▶ **EXERCISE SET**:
a) Please update the forum thread on stay-at-home and working moms by giving again the part that opens with the words containing "Are you a SAHM" and closes with "hours a day.", with "daughter" replaced by "son".
b) Summarize the forum thread on stay-at-home and working moms in two sentences.

Are you a SAHM or WM?

August 24, 2009 10:41am CST
How do things work in your household? Are you a stay at home mum or a working mum? Why did you come to the decision that you have? I am currently on maternity leave but i will be returning to work part time in January of next year. I would love to be a SAHM but my career means a lot to me and i earn a pretty good wage so i feel like if i give it up i wont be able to give my daughter a pretty good upbrining, i would prefer us to live comfortably financial wise rather than me not work and struggle to make ends meet. I couldnt return to work full time because i would feel bad for leaving her for so long but i think part time is ok as im only away for a few hours a day.
3 people like this
15 responses
• United States
25 Aug 09
I am a full time working mother, and I do love working! But, if I could, financially, I would definitely like to be home more, which I can't, but if I could I would either work home full time (who doesn't want that??!!) or work a part time job so that I could be home more. It sucks, I am away from my kids on average about 10 hours a day, and it's so hard! Plus I work 2nd shift, which is even worse. My husband is lucky, even tho he is away from them almost the same amount of time, he works 1st so he is home for many hours with them in the afternoon and evening.
25 Aug 09
I think in the ideal, if we could all afford to stay home and live confortably then we would, we can always hope of winning the lottery
@Ithink (9980)
• United States
25 Aug 09
Im a SAHM, I worked before we had our first child and then I stayed home with her and all the following children. We have never been well off but felt that we watned our children to have a full time mom. Personally I think it is a personal choice for every family. For us, material things and all the extras werent all that important I guess. There has been times thou that we wished we had some spare money but I dont think we would change it.
2 people like this
@Hatley (163781)
• Garden Grove, California
25 Aug 09
hi polo nope I am a retired mom living in a retirement center becausemyfamily got split up because we were evicted and my son had lost his job. same old story as lots of others. I was a parttime worker after mykids were in school then when my son was anadult I Again went back and worked part time in ourlibrary. I am so proud of'you for sticking to your career as it will do good for you in years to come.your daughter will be better taken care of and p rovided'for And she is after allone of your prime concerns.you know I think kids with moms who have careers are actually better off thatn some kids whose moms stay home and wish they could have stayed in their jobs. a happy mom makes a happy child also good wages now mean more than ever inthis odd horrid economy that has wreeked havoc onso many of us.

▶ **MATERIAL PROVIDED**:
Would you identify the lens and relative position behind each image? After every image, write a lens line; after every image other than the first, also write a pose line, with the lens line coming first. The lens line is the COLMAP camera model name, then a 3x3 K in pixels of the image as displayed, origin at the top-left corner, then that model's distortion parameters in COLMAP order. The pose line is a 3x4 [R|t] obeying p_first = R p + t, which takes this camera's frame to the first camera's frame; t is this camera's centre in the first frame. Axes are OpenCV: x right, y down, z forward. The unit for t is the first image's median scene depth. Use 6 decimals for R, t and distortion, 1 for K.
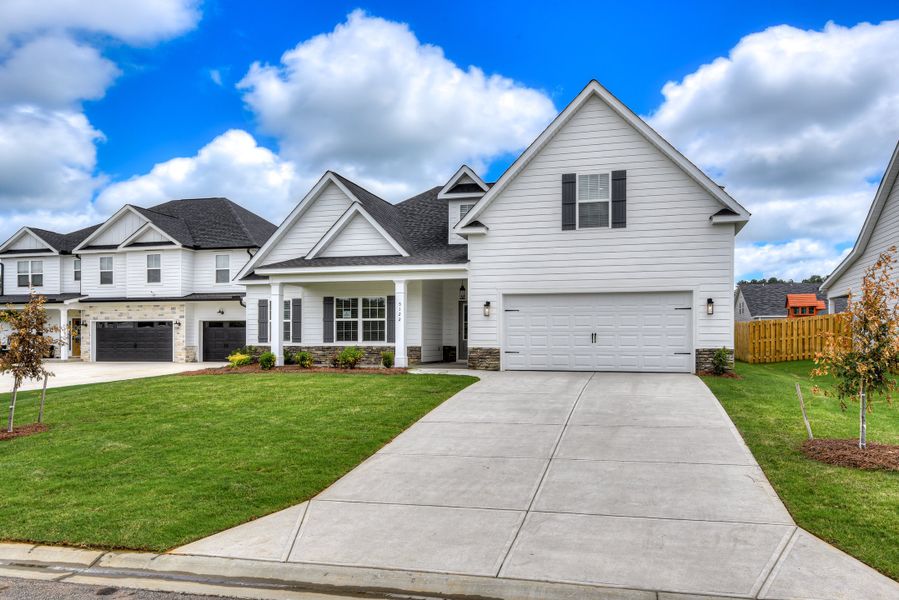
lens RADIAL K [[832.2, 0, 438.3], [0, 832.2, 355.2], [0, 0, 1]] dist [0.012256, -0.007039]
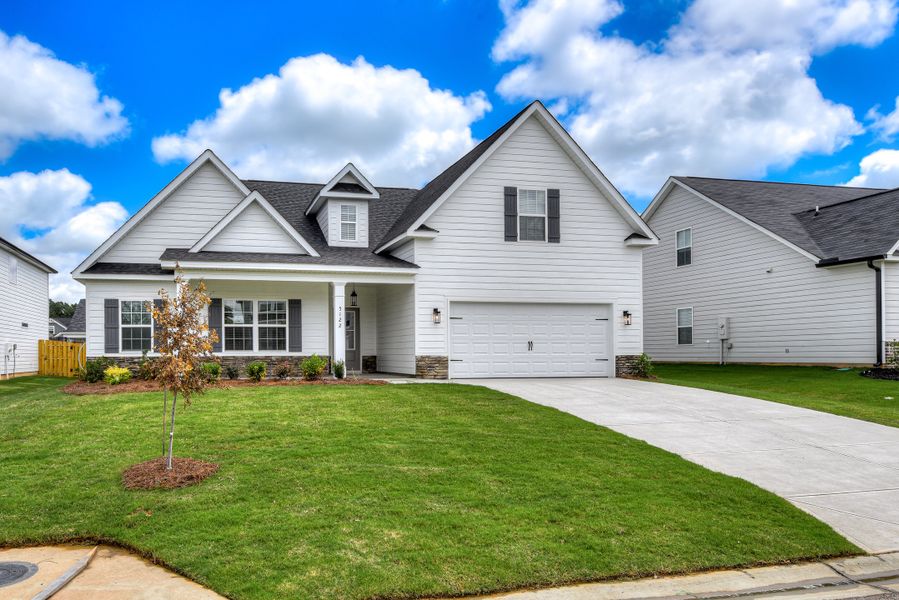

▶ **EXPECTED RESULTS**:
a)
Are you a SAHM or WM?

August 24, 2009 10:41am CST
How do things work in your household? Are you a stay at home mum or a working mum? Why did you come to the decision that you have? I am currently on maternity leave but i will be returning to work part time in January of next year. I would love to be a SAHM but my career means a lot to me and i earn a pretty good wage so i feel like if i give it up i wont be able to give my son a pretty good upbrining, i would prefer us to live comfortably financial wise rather than me not work and struggle to make ends meet. I couldnt return to work full time because i would feel bad for leaving her for so long but i think part time is ok as im only away for a few hours a day.

b) The original poster, now on maternity leave, plans to return to work part time in January because her career matters to her and her good wage lets the family live comfortably, while full-time work would keep her away from her daughter too long. Replies come from a full-time working mother who wishes she could be home more, a stay-at-home mom who valued being a full-time parent over material extras, and a retired mom who praises the poster for sticking with her career.